[Data under study]
□ □ □ □ □ □ □
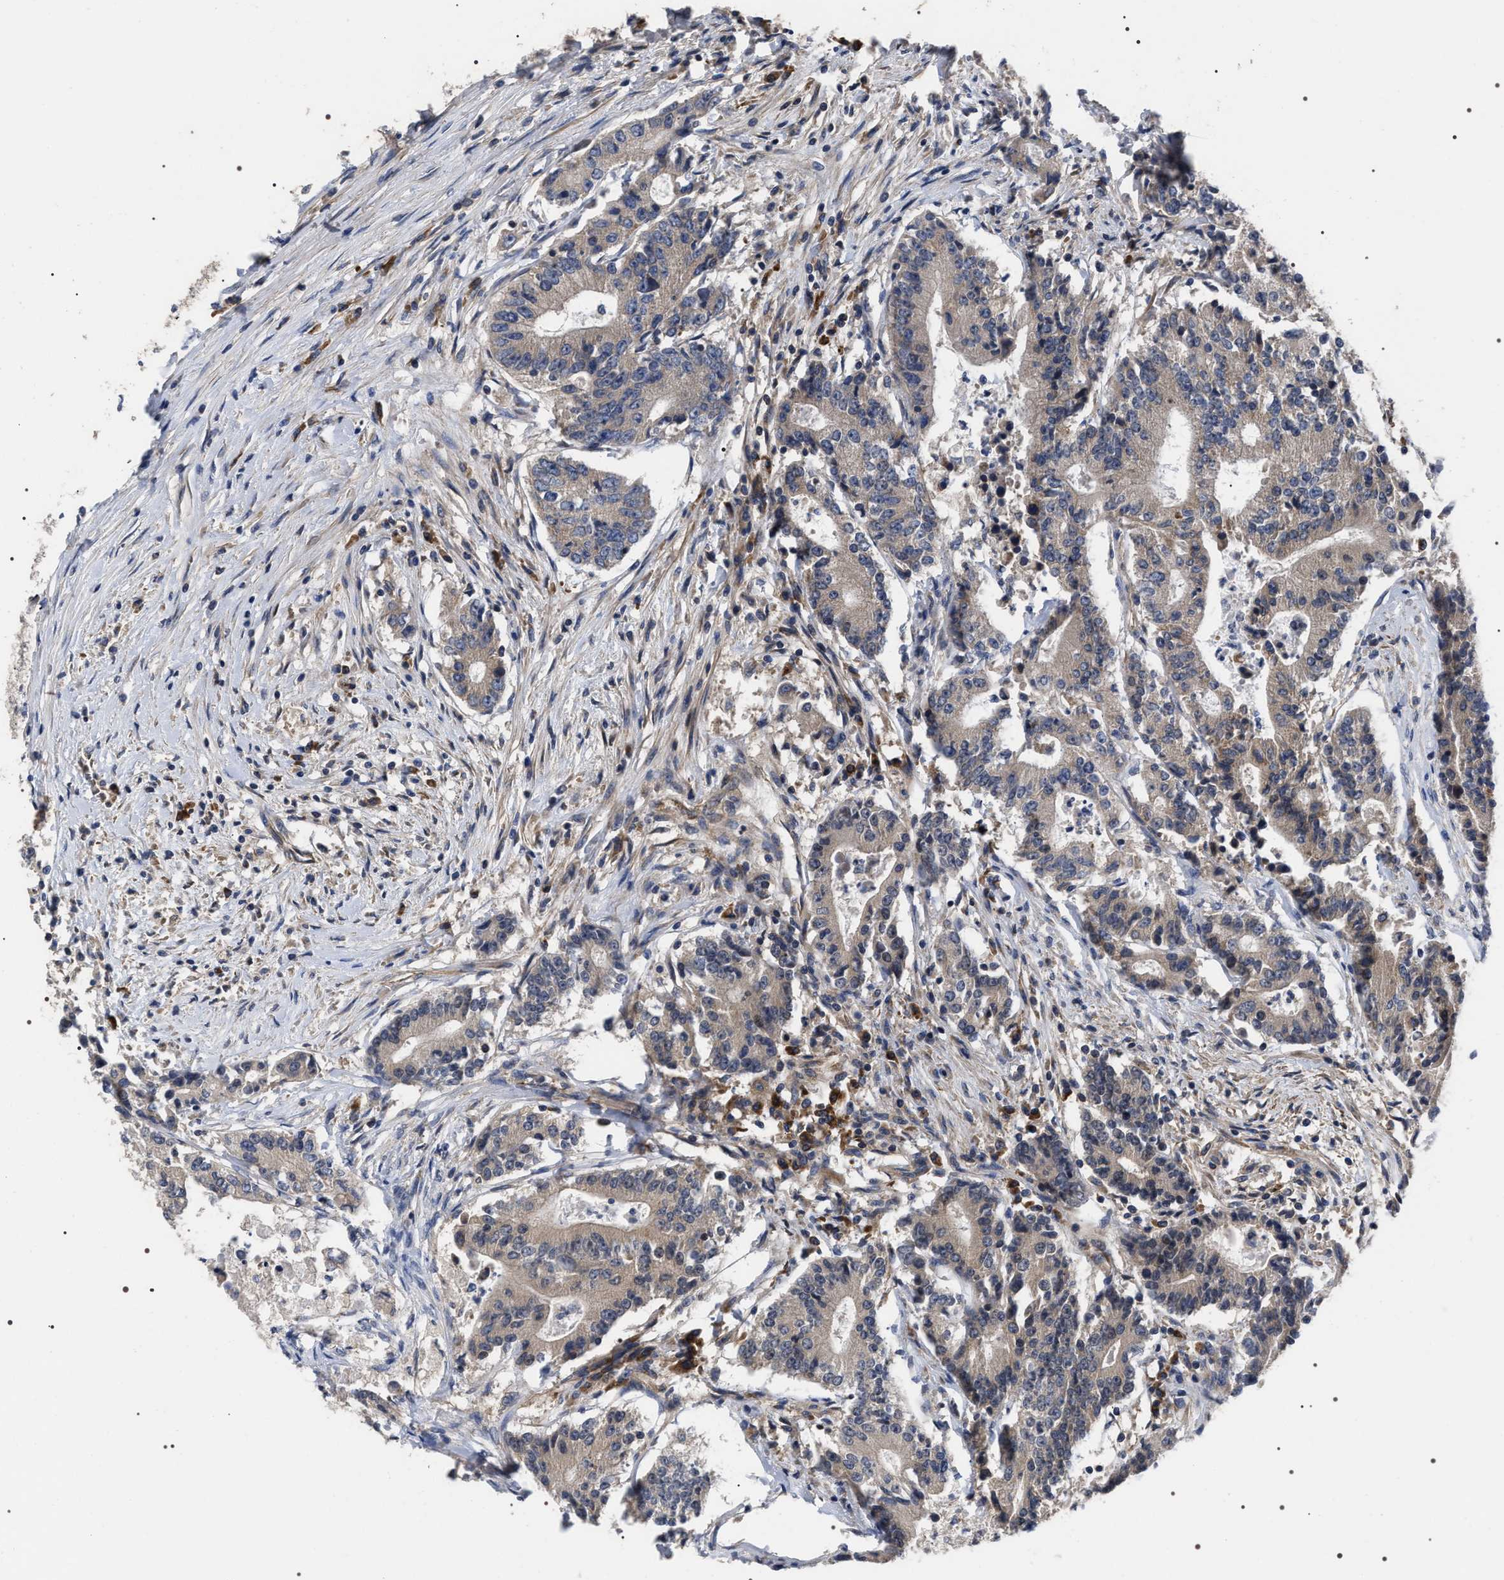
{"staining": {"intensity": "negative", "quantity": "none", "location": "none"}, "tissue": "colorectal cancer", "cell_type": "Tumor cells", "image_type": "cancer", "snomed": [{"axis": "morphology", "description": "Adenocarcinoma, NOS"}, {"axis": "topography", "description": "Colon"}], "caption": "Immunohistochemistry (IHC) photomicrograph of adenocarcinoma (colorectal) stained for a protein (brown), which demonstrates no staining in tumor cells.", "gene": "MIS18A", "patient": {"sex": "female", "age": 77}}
□ □ □ □ □ □ □
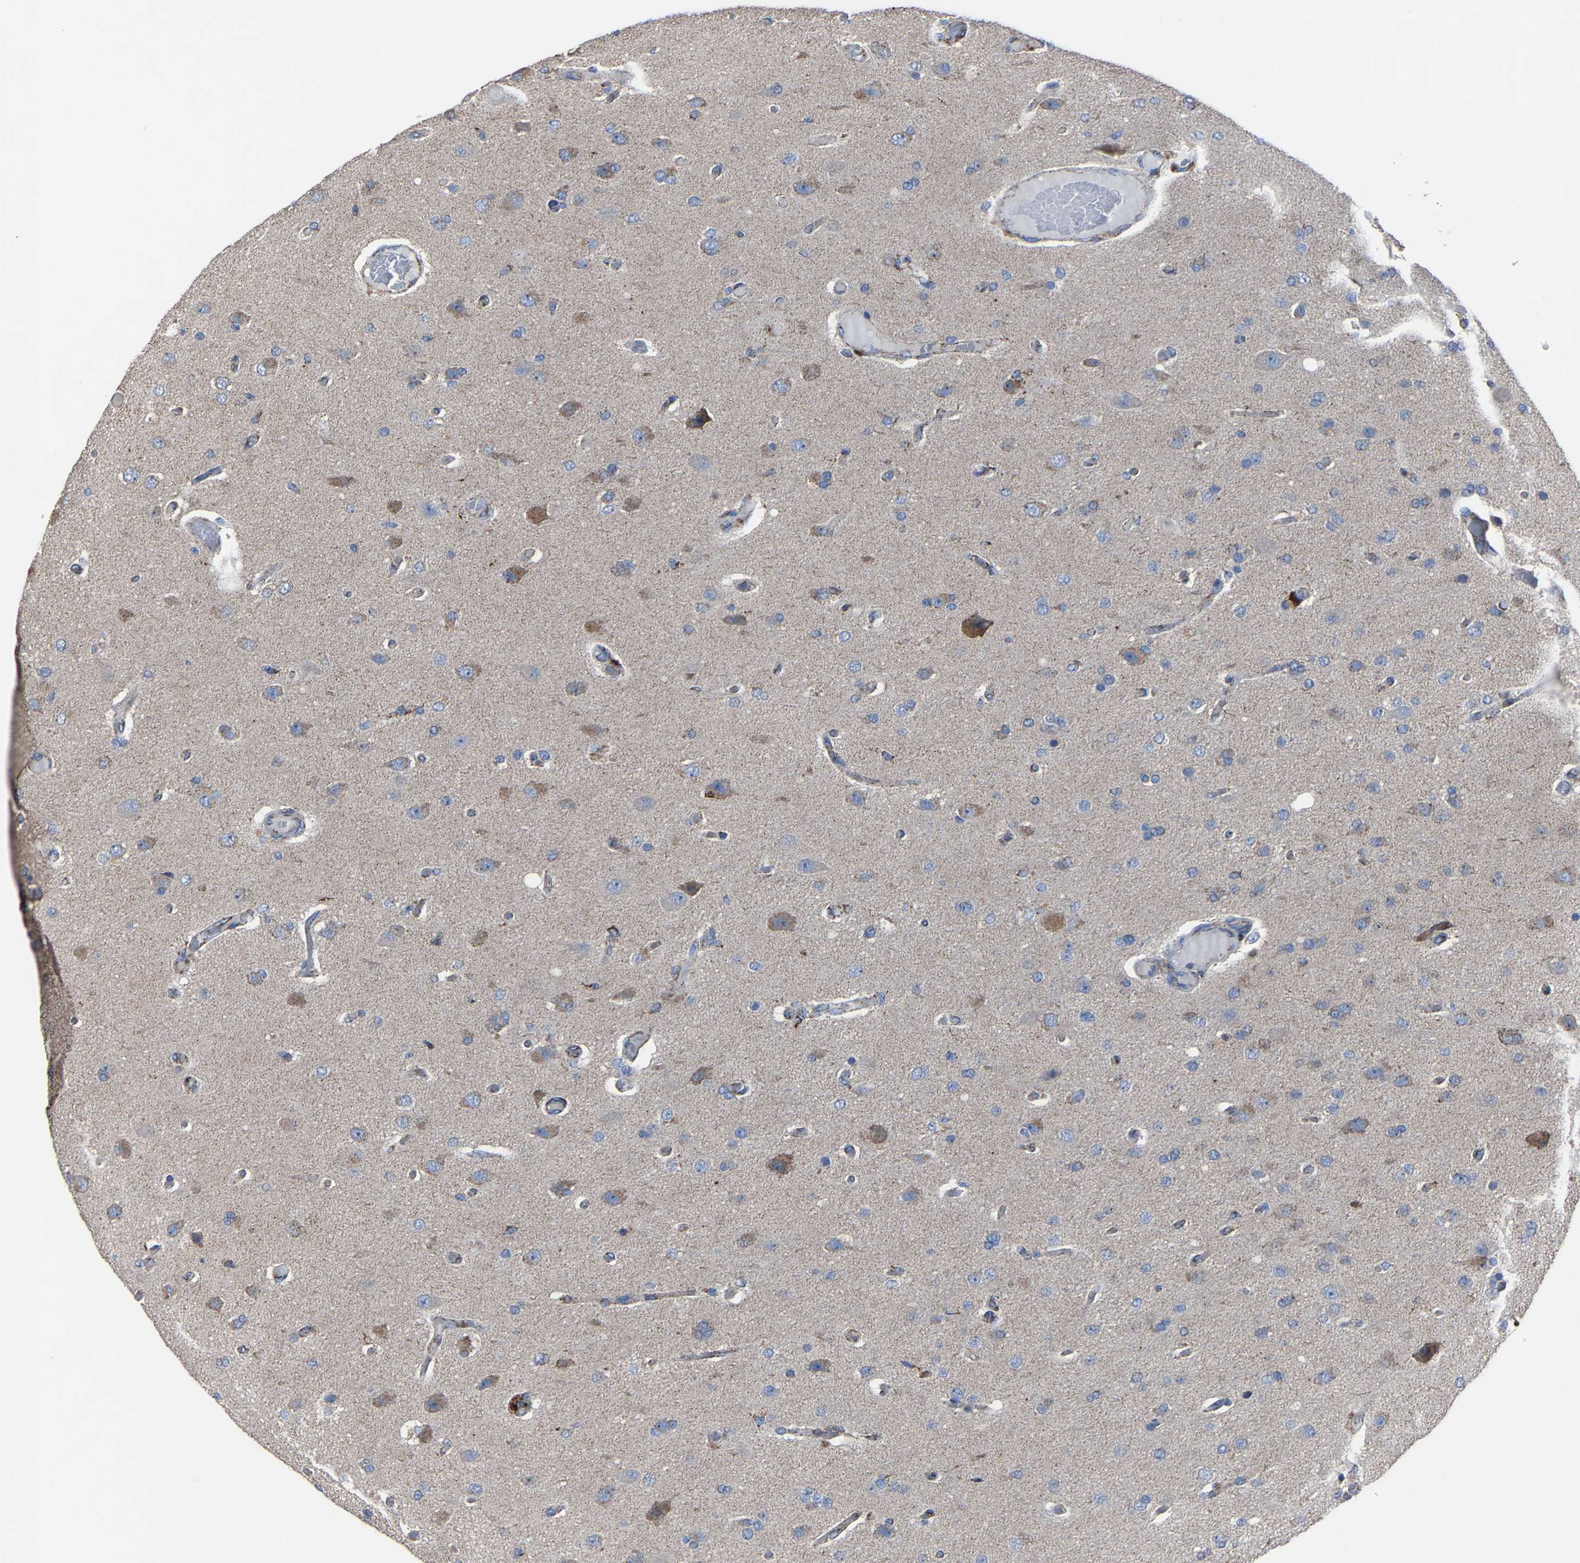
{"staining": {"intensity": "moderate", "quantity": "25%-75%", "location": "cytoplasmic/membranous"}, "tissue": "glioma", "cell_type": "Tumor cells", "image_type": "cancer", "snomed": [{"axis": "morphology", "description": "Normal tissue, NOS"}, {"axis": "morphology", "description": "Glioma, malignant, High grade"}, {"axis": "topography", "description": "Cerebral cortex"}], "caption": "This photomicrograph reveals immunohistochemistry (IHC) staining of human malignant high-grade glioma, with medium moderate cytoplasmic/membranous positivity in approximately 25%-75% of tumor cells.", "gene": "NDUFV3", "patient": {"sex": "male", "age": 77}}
□ □ □ □ □ □ □
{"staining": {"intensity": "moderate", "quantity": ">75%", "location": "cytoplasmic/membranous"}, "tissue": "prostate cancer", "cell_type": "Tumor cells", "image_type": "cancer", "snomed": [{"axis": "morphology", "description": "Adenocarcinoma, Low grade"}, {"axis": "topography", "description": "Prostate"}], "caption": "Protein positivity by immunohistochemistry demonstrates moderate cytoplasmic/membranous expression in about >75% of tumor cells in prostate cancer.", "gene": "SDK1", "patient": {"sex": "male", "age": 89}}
□ □ □ □ □ □ □
[Assignment] From the data above, say how many lines include "Adenocarcinoma", and write nothing but the number.

[Solution to the exercise] 2